Haloul explained that if any ethnic label is to be applied to the indigenous Christians of Israel, "Arameans" is more suitable than "Arabs." Indeed, as Haloul and others have pointed out repeatedly, Christians were in the land long before the Arab Muslims invaded.
Haloul was previously interviewed by Israel Today and spoke of his effort to revive the Aramaic language and help give local Christians a new, or rather renewed identity separate from that of the Arab Muslims.
The 17-year-old son of Greek Orthodox Priest Gabriel Nadaf was beaten in Nazareth over the weekend, presumably as retribution for his father's work to encourage young Arabic-speaking Christians to join the Israeli army and become loyal citizens of the Jewish state.
The boy was hospitalized with head injuries.
Nadaf has received numerous death threats from local Muslims in the past. But the culprit in the severe beating of his son appears to be a supporter of the radical left-wing Arab Knesset party Hadash.
Nadaf has been the target of much outrage from Arab Muslim members of Israel's Knesset, who typically use their high position to deride and delegitimize the state that pays their generous salaries.
In response to the attack on his son, Nadaf told Israeli television that "while I am trying to further integrate our youth into Israeli society, extremists are trying to further divide Israeli society by inciting hatred against me."

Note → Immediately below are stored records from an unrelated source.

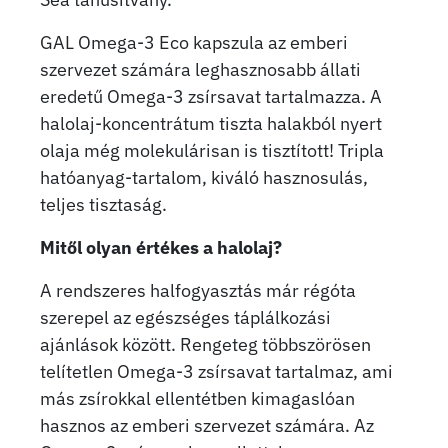
GAL Omega-3 Eco kapszula az emberi
szervezet számára leghasznosabb állati
eredetű Omega-3 zsírsavat tartalmazza. A
halolaj-koncentrátum tiszta halakból nyert
olaja még molekulárisan is tisztított! Tripla
hatóanyag-tartalom, kiváló hasznosulás,
teljes tisztaság.
Mitől olyan értékes a halolaj?
A rendszeres halfogyasztás már régóta
szerepel az egészséges táplálkozási
ajánlások között. Rengeteg többszörösen
telítetlen Omega-3 zsírsavat tartalmaz, ami
más zsírokkal ellentétben kimagaslóan
hasznos az emberi szervezet számára. Az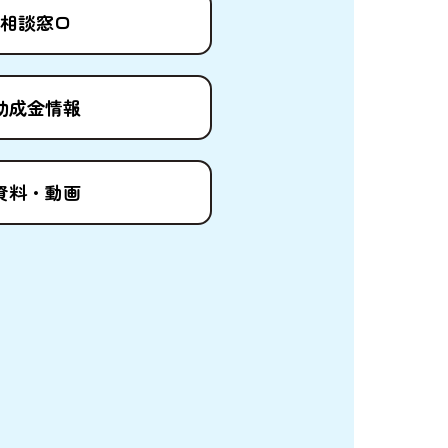
相談窓口
助成金情報
資料
・
動画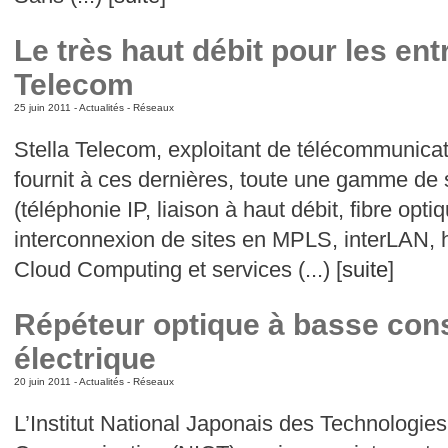
Le très haut débit pour les ent
Telecom
25 juin 2011 -
Actualités
-
Réseaux
Stella Telecom, exploitant de télécommunicat
fournit à ces dernières, toute une gamme de 
(téléphonie IP, liaison à haut débit, fibre opt
interconnexion de sites en MPLS, interLAN,
Cloud Computing et services (...) [
suite
]
Répéteur optique à basse co
électrique
20 juin 2011 -
Actualités
-
Réseaux
L’Institut National Japonais des Technologies 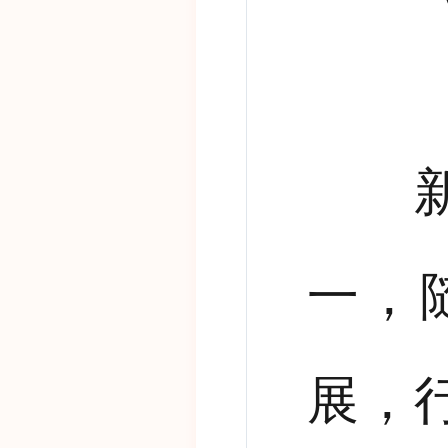
新中
一，
展，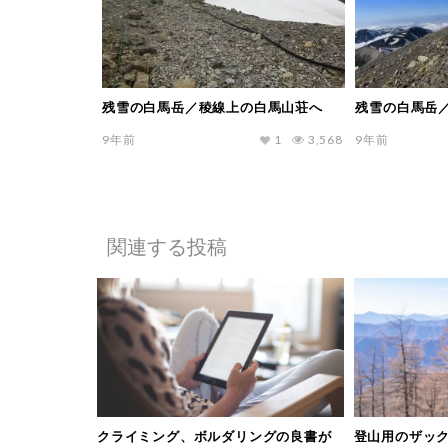
残雪の白馬岳／稜線上の白馬山荘へ
残雪の白馬岳
9年前
1
3,568
9年前
関連する投稿
クライミング、ボルダリングの良書が
登山用のザック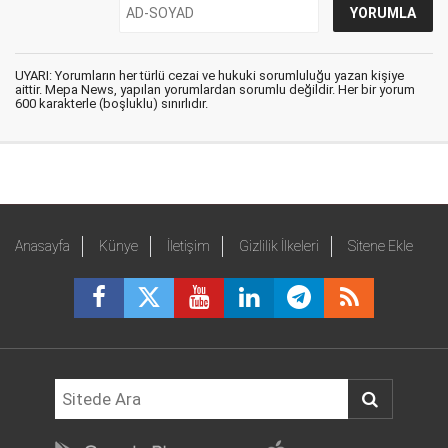
UYARI: Yorumların her türlü cezai ve hukuki sorumluluğu yazan kişiye
aittir. Mepa News, yapılan yorumlardan sorumlu değildir. Her bir yorum
600 karakterle (boşluklu) sınırlıdır.
Anasayfa
Künye
İletişim
Gizlilik İlkeleri
Sitene Ekle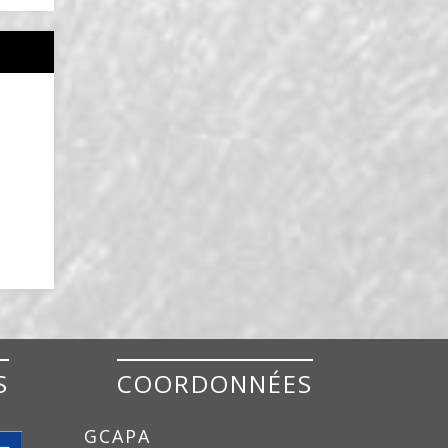
S
COORDONNÉES
GCAPA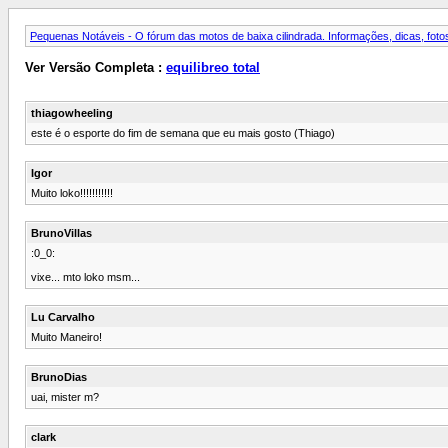
Pequenas Notáveis - O fórum das motos de baixa cilindrada. Informações, dicas, fotos
Ver Versão Completa :
equilibreo total
thiagowheeling
este é o esporte do fim de semana que eu mais gosto (Thiago)
Igor
Muito loko!!!!!!!!!!!
BrunoVillas
:0_0:
vixe... mto loko msm...
Lu Carvalho
Muito Maneiro!
BrunoDias
uai, mister m?
clark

The beating of the boy had crossed a red line, said Nadaf. "My wife won't leave the house, and my other son, just 15-years-old, refuses to go outside for fear he will also be injured."
Deputy Defense Minister Danny Danon met with Nadaf over the weekend and reiterated the Jewish state's gratitude for the brave stand taken by he and other Arabic-speaking Christians. Danon called on Israeli authorities to put an end to the incitement against Nadaf by Arab members of Knesset.
"From words have now come deeds," said Danon. "Father Nadaf and his family, as well as other Christians who want to serve in the IDF, have been made to live in fear."
In a previous interview with Israel Today, Nadaf said he had always just taken it for granted that one can not claim benefits offered by the state without also being willing to serve. He also pointed out that Israel is the only country in the Middle East where Christians can fully practice their faith freely.